La dernière en date, c’est le ministre de l’Economie qui nous dit que nous sommes en état d’urgence budgétaire. Voilà autre chose. Il faut trouver au moins 40 milliards d’économies et pas seulement 5 milliards comme l’annonçait trois jours avant la ministre des Comptes publics.
Le Premier ministre en rajoute une louche en créant un « Comité d’alerte budgétaire ».
Il parait qu’on est trop endettés. Non ?! Pas possible ?! Quelle surprise surprenante !
Il faut donc faire un effort sans augmenter les impôts. Ben voyons. On y croit…
C’est comme si quelqu’un avait l’idée de lancer une grande conférence sur le financement des infrastructures de transport en jurant la main sur le cœur qu’on ne parlera pas du tout d’écotaxe. Toute ressemblance avec…
Entretemps, on a vécu une séquence inédite. A savoir l’agence de notation Moody’s qui refuse d’actualiser la notation de la France car cela pourrait aggraver une situation délicate pour un « Gouvernement fragile ».
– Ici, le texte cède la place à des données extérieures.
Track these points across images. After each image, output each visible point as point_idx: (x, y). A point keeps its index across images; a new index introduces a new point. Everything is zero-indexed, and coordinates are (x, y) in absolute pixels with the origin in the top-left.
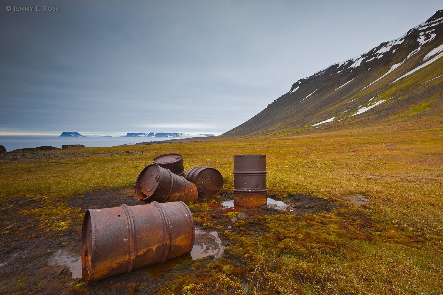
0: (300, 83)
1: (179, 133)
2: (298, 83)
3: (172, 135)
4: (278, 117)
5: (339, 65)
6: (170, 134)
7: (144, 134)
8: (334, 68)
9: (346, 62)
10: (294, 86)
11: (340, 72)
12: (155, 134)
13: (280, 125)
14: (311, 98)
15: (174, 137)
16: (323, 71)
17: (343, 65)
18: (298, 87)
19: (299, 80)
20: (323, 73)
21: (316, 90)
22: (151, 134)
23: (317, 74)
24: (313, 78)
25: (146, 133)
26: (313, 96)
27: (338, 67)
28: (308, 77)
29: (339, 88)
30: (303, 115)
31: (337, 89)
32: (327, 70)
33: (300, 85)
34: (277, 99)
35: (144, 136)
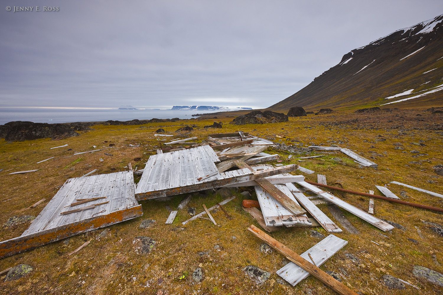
0: (353, 54)
1: (219, 106)
2: (350, 54)
3: (212, 108)
4: (331, 90)
5: (403, 31)
6: (210, 107)
7: (187, 107)
8: (397, 35)
9: (413, 27)
10: (345, 57)
11: (404, 39)
12: (197, 107)
13: (337, 98)
14: (368, 69)
15: (214, 110)
16: (383, 39)
17: (409, 31)
18: (351, 59)
19: (352, 51)
20: (383, 41)
21: (374, 60)
22: (194, 107)
23: (375, 42)
24: (369, 47)
25: (189, 106)
26: (370, 67)
27: (402, 34)
28: (362, 47)
29: (405, 57)
30: (363, 87)
31: (403, 59)
32: (387, 38)
33: (352, 56)
34: (325, 72)
35: (187, 109)
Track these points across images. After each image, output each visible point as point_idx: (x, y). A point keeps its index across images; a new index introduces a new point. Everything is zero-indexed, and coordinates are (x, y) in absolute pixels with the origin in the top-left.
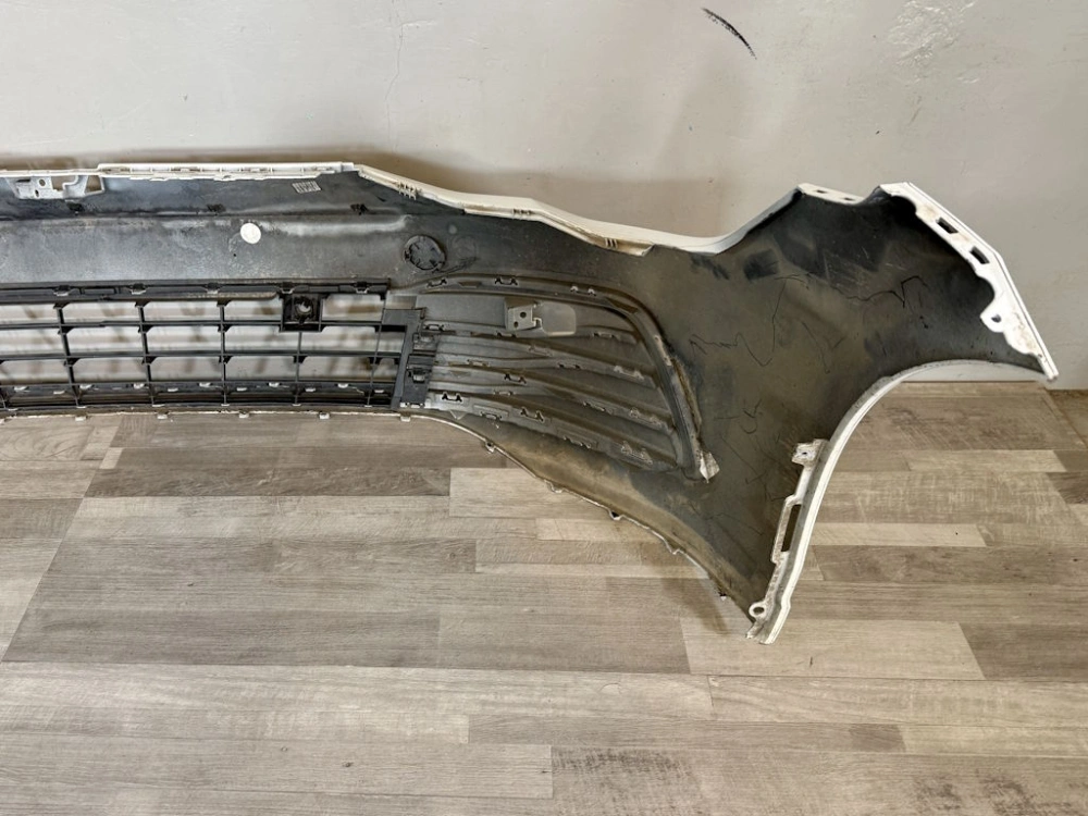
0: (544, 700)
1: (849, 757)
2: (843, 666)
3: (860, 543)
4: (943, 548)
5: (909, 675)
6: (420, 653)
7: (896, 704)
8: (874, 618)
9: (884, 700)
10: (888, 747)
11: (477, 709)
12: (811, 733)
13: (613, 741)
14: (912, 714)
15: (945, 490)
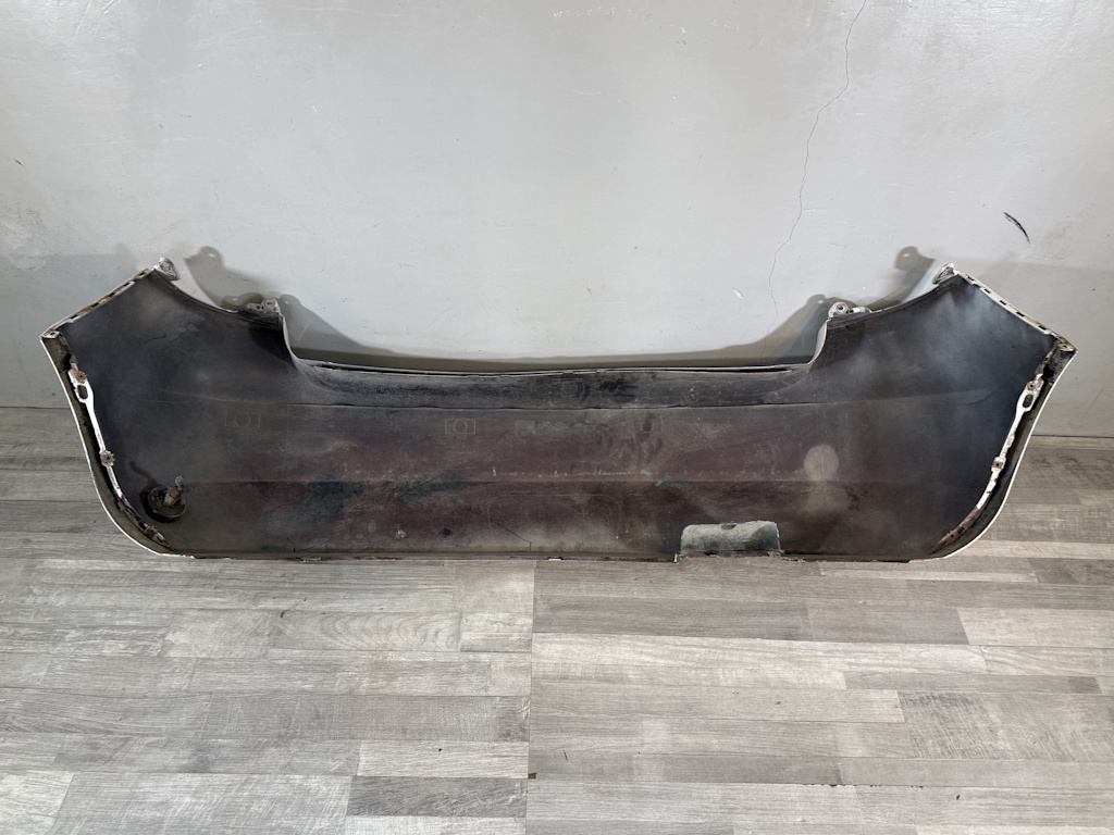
0: (887, 662)
1: (1069, 697)
2: (1058, 640)
3: (1057, 557)
4: (1107, 561)
5: (1096, 646)
6: (801, 631)
7: (1091, 664)
8: (1072, 608)
9: (1085, 662)
10: (1091, 691)
11: (847, 668)
12: (1047, 681)
13: (933, 688)
14: (1102, 671)
15: (1103, 519)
On vit dans un monde formidable : imaginez un élève complètement nul, qui ne fait strictement aucun effort, n’a aucune discipline et fait des phrases en permanence pour couvrir son ignorance crasse. Voilà que les professeurs décident de ne plus le noter pour « ne pas aggraver la situation ».
J’en connais qui me diront que c’est déjà ce qui se passe dans certaines classes, mais ce n’est pas le sujet.
Qu’est-ce qu’on risque à noter l’élève à son juste non-investissement ? De l’empêcher de dormir au point qu’il ait du mal à sortir du lit ? A en faire encore moins ? Cela fait penser aux perles des professeurs dont une des meilleures est : « A touché le fond mais creuse encore ». Ou aux excuses authentiques mais fumeuses de parents « X… a fait la fête tout le week-end et était donc trop fatigué pour venir en cours ce lundi. »
C’est la prime au n’importe quoi. Il faudrait inventer d’autres expressions que « mettre la poussière sous le tapis » ou « regarder pudiquement ailleurs ». Des ballons d’essai sont lancés sur les plateaux télé : sous-indexer des retraites, retarder des dépenses. Il faut prendre ses responsabilités.
D’accord. Alors, on le lance quand le grand audit des dépenses publiques ? Parce que nous on veut bien qu'on puisse traiter de populistes ou de fous, ou de délirants, ceux qui se sont lancés dans ce travail dans d’autres pays, mais en attendant ils font exactement ce que nous, nous ne faisons pas. Et d’expérience, dans les entreprises et les ménages, on ne pourrait pas atteindre ce niveau de gravité parce que cela fait longtemps que les mesures adaptées auraient été prises.
Comme quoi c’est pas le tout de tenir un langage martial, faut assurer derrière. Mais ceci est une autre histoire.